• _DATA FOR THIS EXERCISE_
____

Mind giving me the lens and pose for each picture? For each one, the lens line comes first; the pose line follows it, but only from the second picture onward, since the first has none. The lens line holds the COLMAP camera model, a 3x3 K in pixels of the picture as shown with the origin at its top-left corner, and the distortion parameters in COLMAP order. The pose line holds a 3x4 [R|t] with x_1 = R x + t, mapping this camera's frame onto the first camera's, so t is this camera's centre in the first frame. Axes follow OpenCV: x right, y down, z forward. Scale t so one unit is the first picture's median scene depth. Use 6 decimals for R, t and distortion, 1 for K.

____

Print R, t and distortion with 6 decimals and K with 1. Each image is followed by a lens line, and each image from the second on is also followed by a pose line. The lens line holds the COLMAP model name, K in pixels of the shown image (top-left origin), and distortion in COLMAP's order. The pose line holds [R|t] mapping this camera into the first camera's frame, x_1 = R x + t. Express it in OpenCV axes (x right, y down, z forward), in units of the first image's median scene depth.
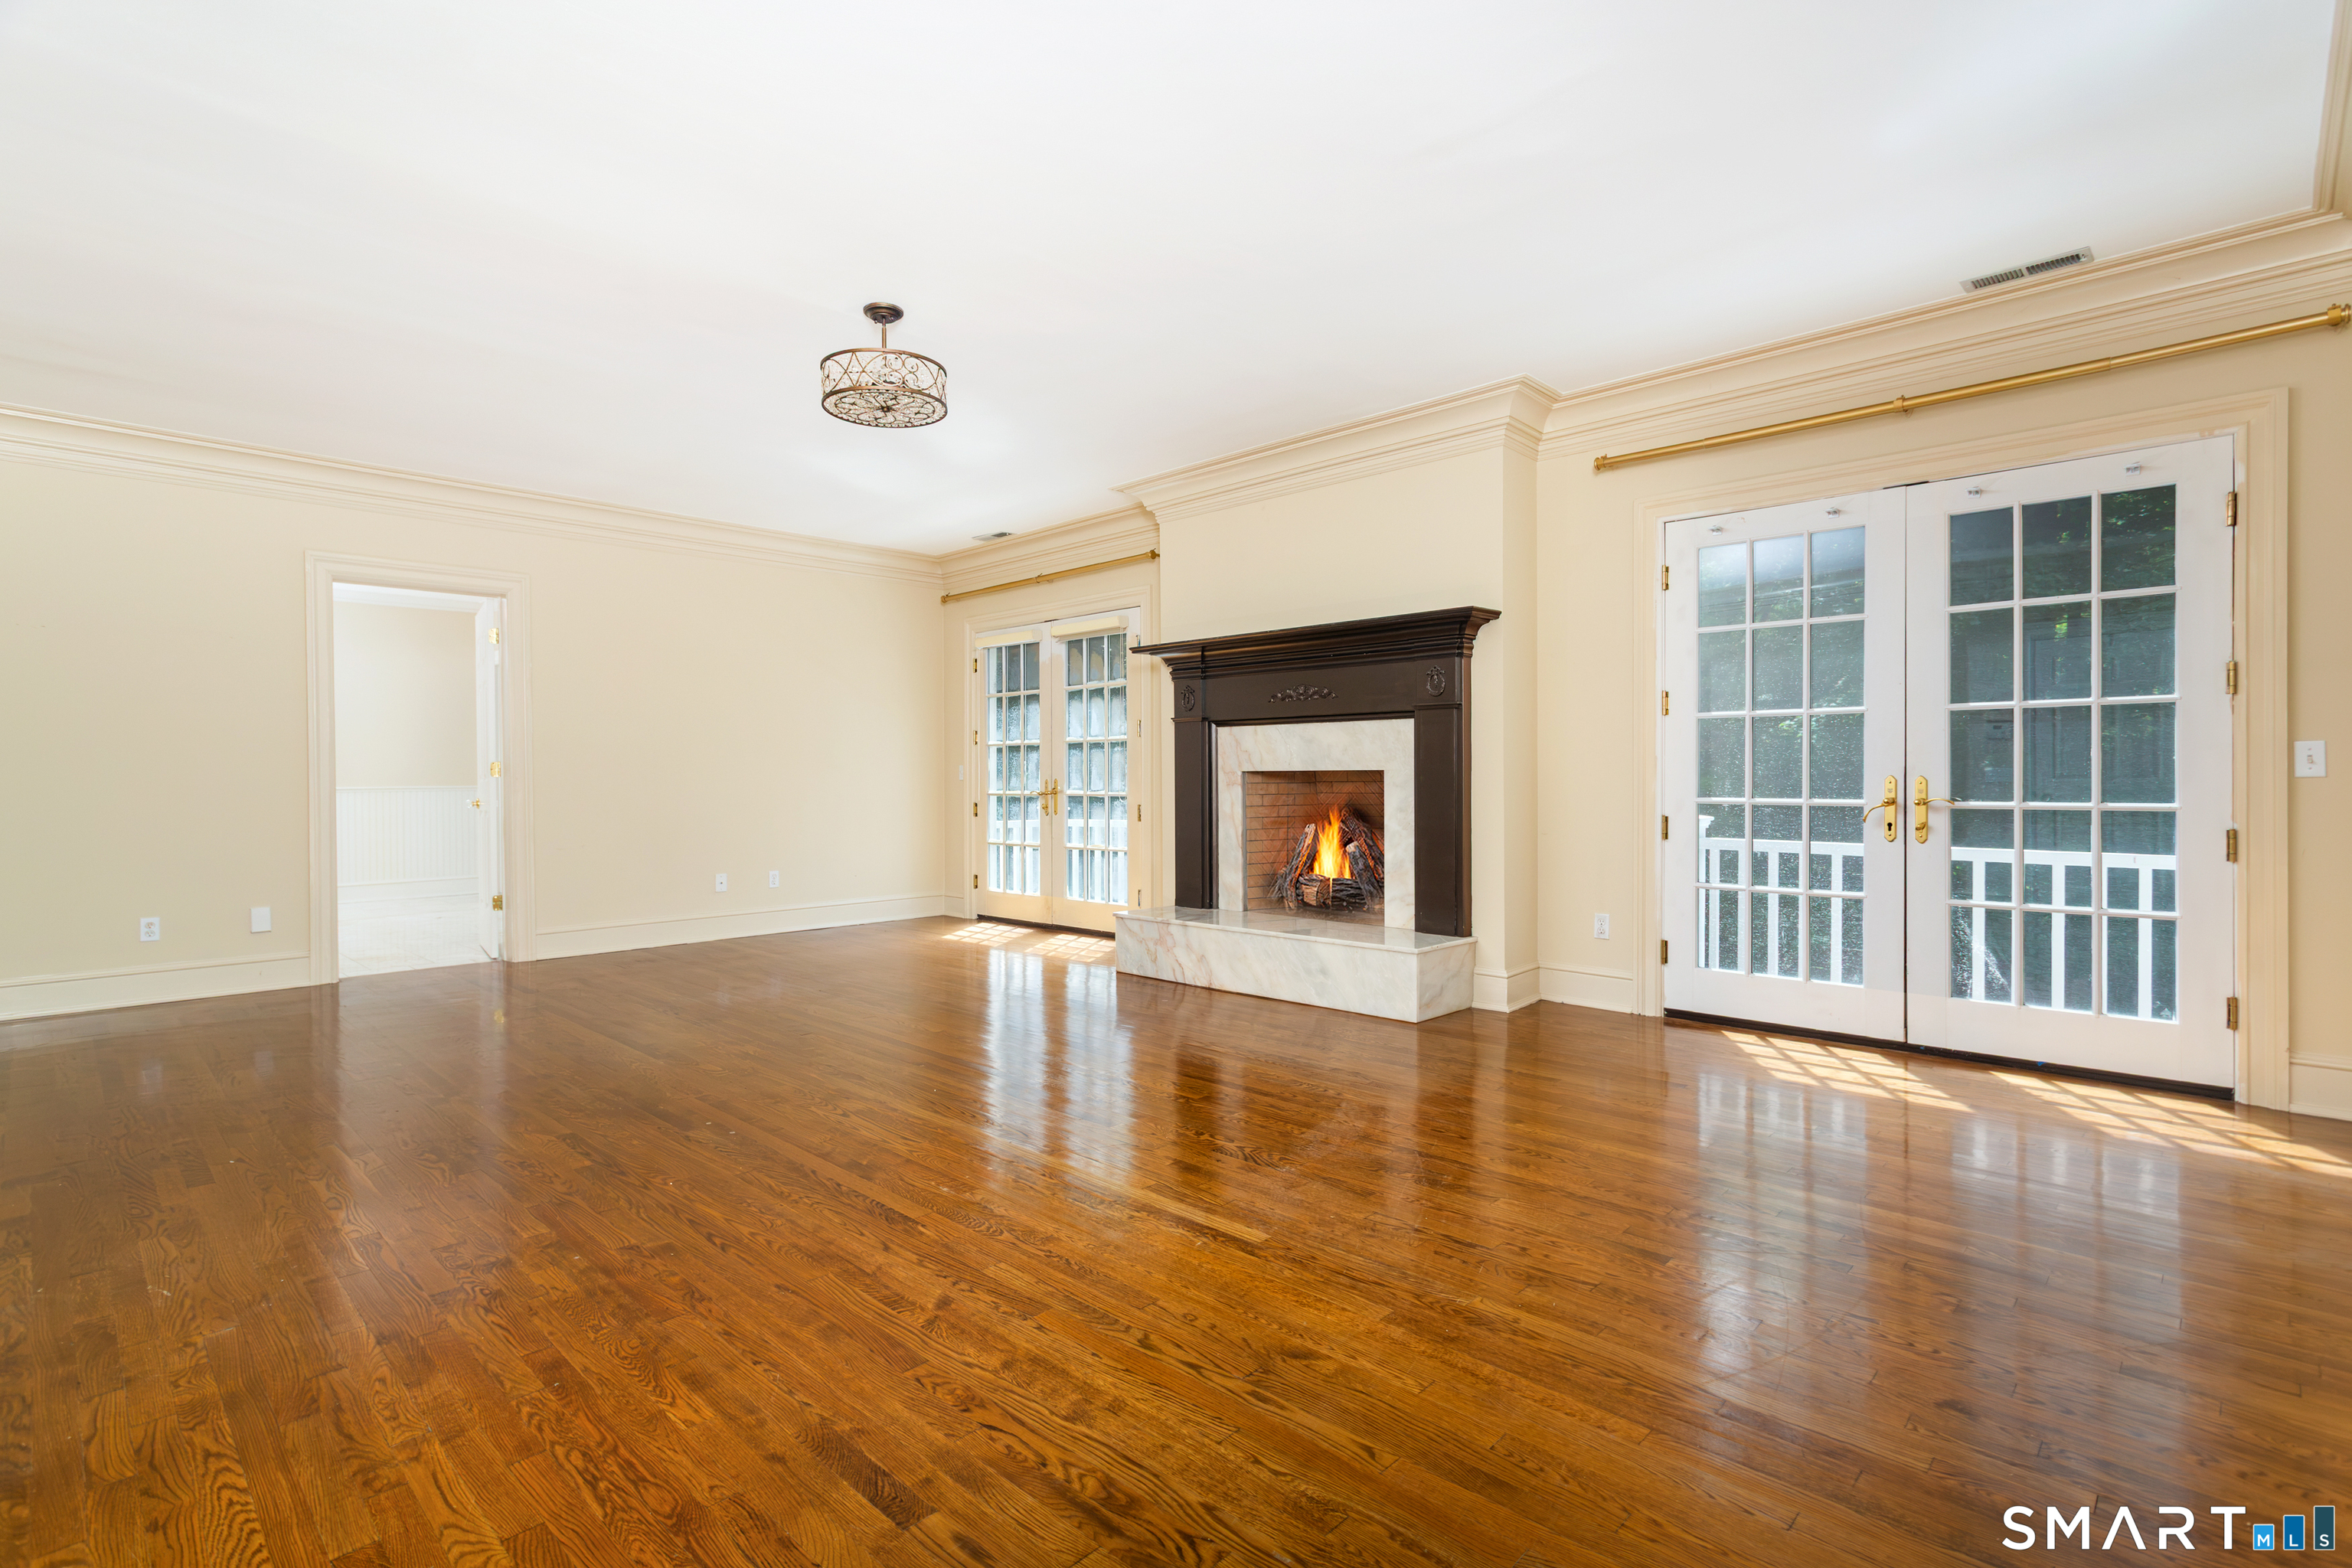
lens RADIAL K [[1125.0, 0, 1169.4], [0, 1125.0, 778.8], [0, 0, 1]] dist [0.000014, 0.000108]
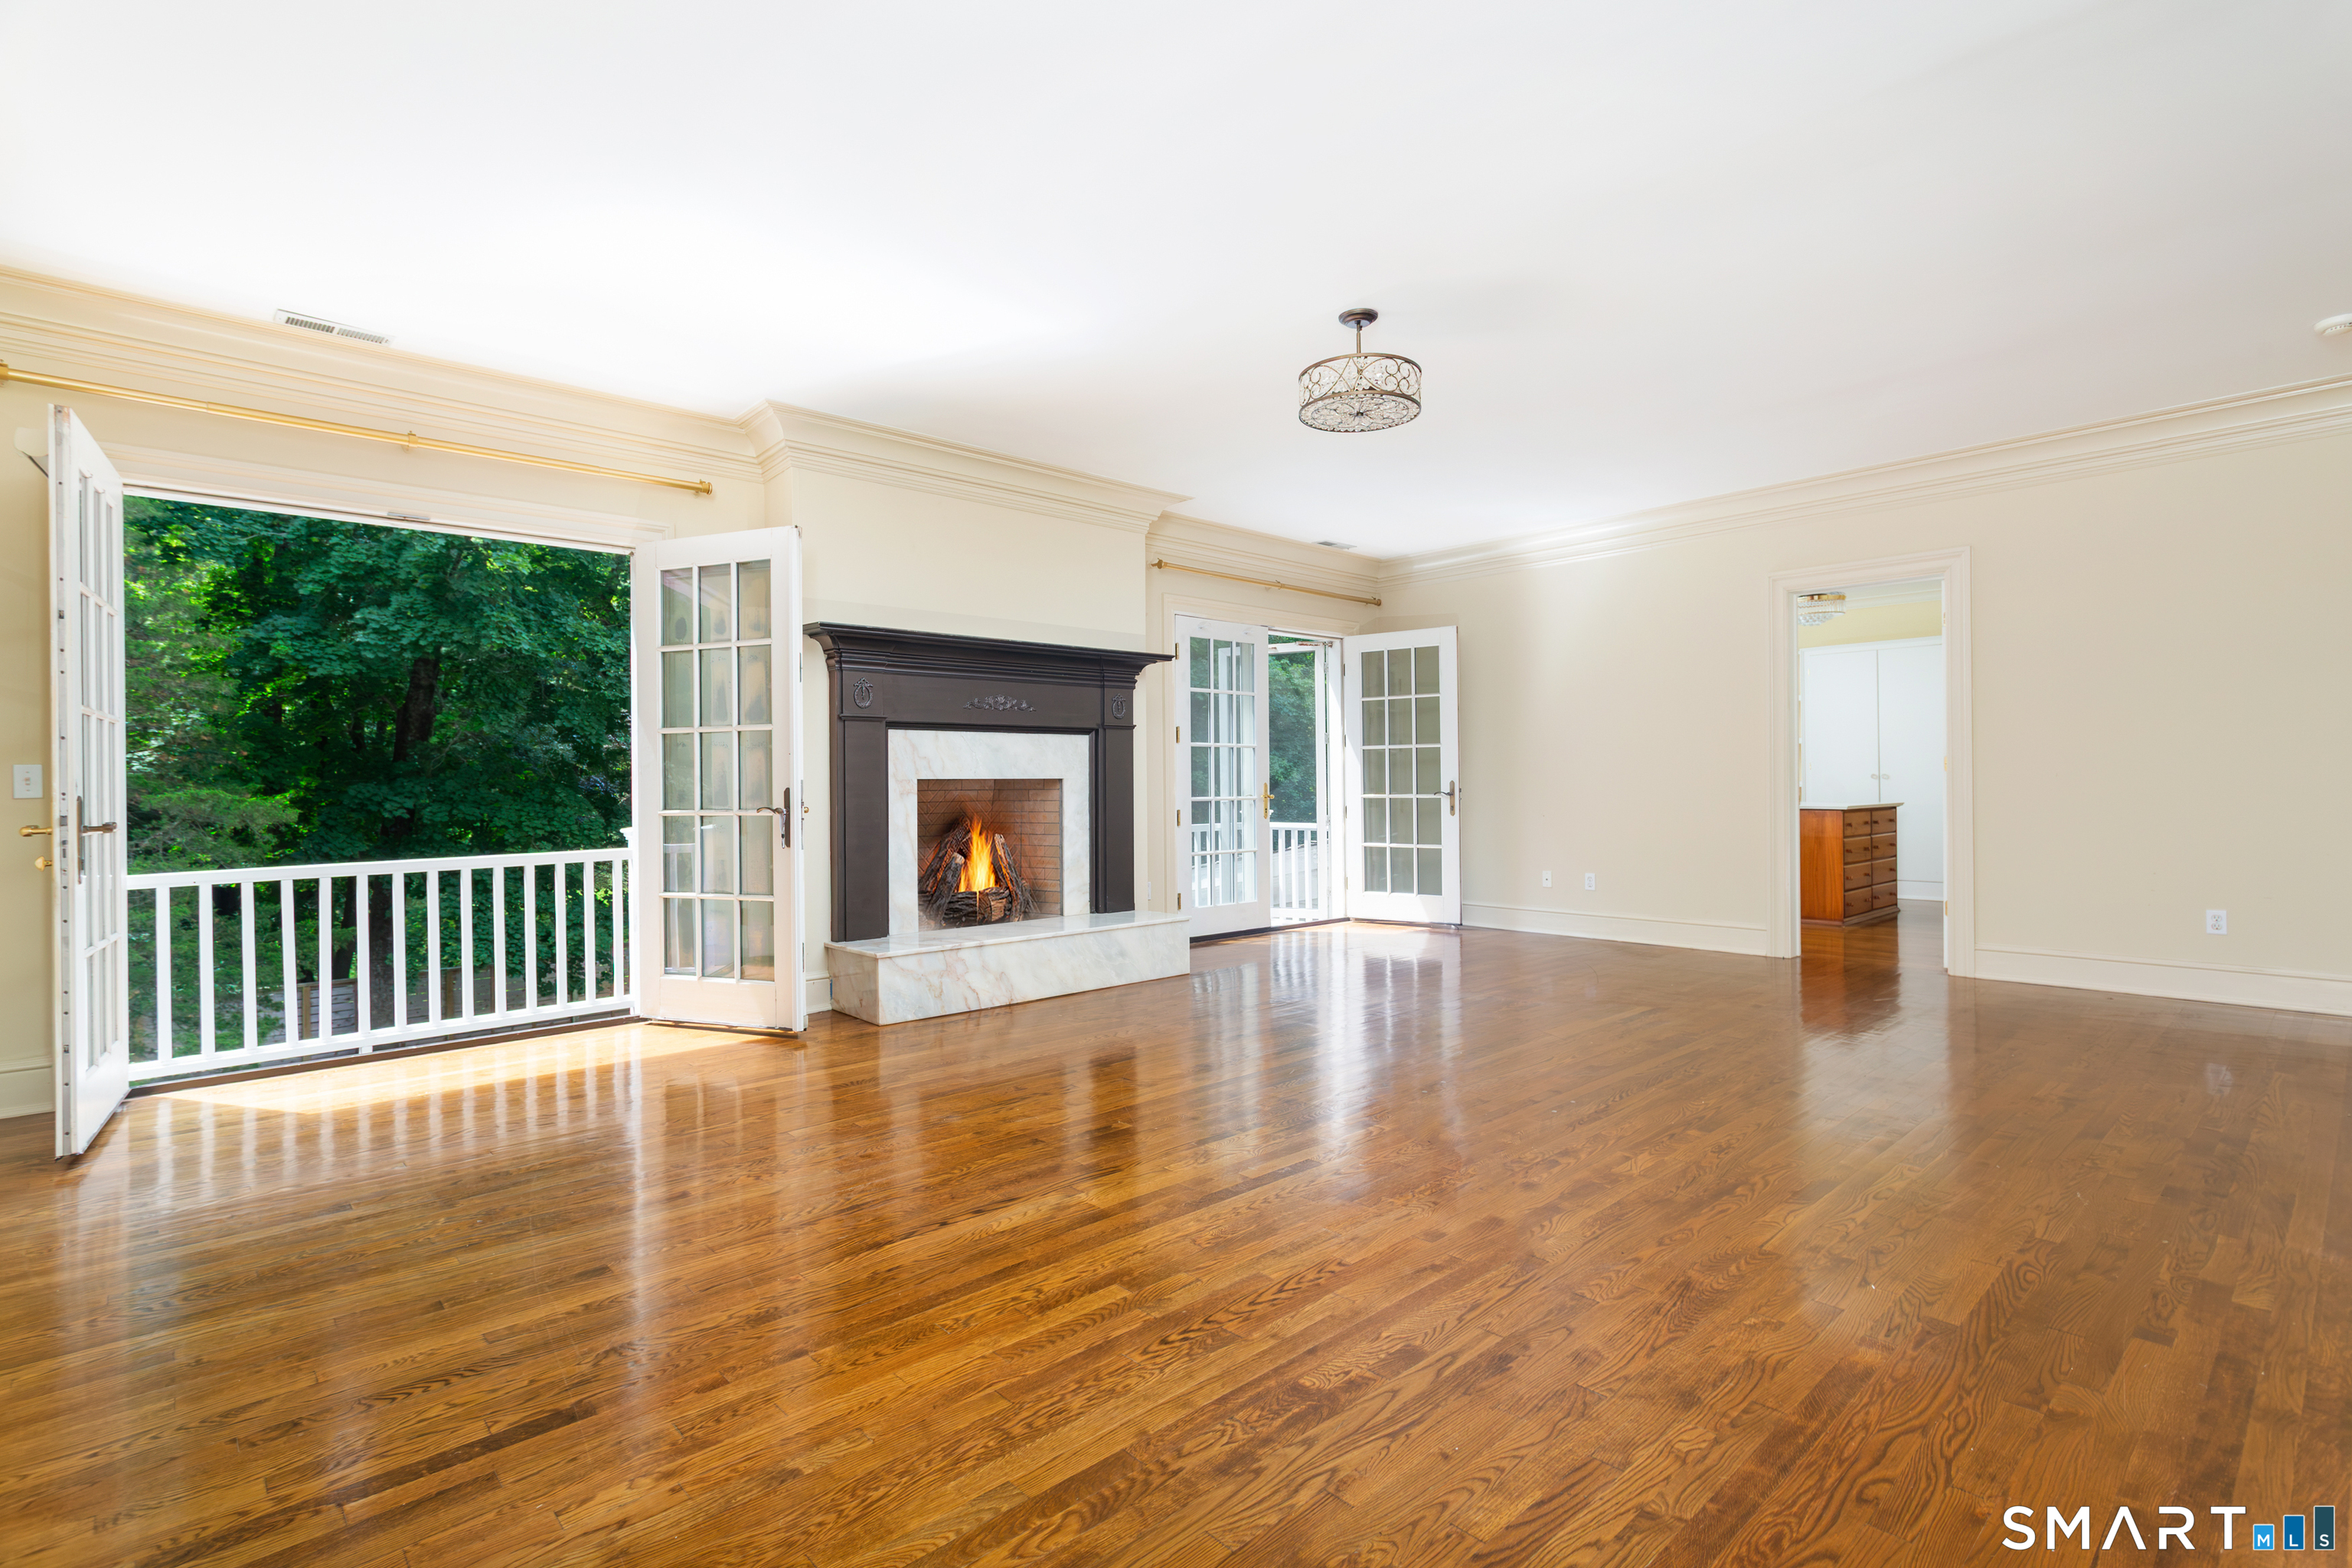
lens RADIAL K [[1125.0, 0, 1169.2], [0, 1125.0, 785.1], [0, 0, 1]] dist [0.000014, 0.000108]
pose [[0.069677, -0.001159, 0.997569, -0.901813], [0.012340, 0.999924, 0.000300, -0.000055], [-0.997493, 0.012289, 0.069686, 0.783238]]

____

• _BRIEF_
Find each line in the data above that contains the word "from" and copy those lines.

• _TASK RESPONSE_
Mind giving me the lens and pose for each picture? For each one, the lens line comes first; the pose line follows it, but only from the second picture onward, since the first has none. The lens line holds the COLMAP camera model, a 3x3 K in pixels of the picture as shown with the origin at its top-left corner, and the distortion parameters in COLMAP order. The pose line holds a 3x4 [R|t] with x_1 = R x + t, mapping this camera's frame onto the first camera's, so t is this camera's centre in the first frame. Axes follow OpenCV: x right, y down, z forward. Scale t so one unit is the first picture's median scene depth. Use 6 decimals for R, t and distortion, 1 for K.
Print R, t and distortion with 6 decimals and K with 1. Each image is followed by a lens line, and each image from the second on is also followed by a pose line. The lens line holds the COLMAP model name, K in pixels of the shown image (top-left origin), and distortion in COLMAP's order. The pose line holds [R|t] mapping this camera into the first camera's frame, x_1 = R x + t. Express it in OpenCV axes (x right, y down, z forward), in units of the first image's median scene depth.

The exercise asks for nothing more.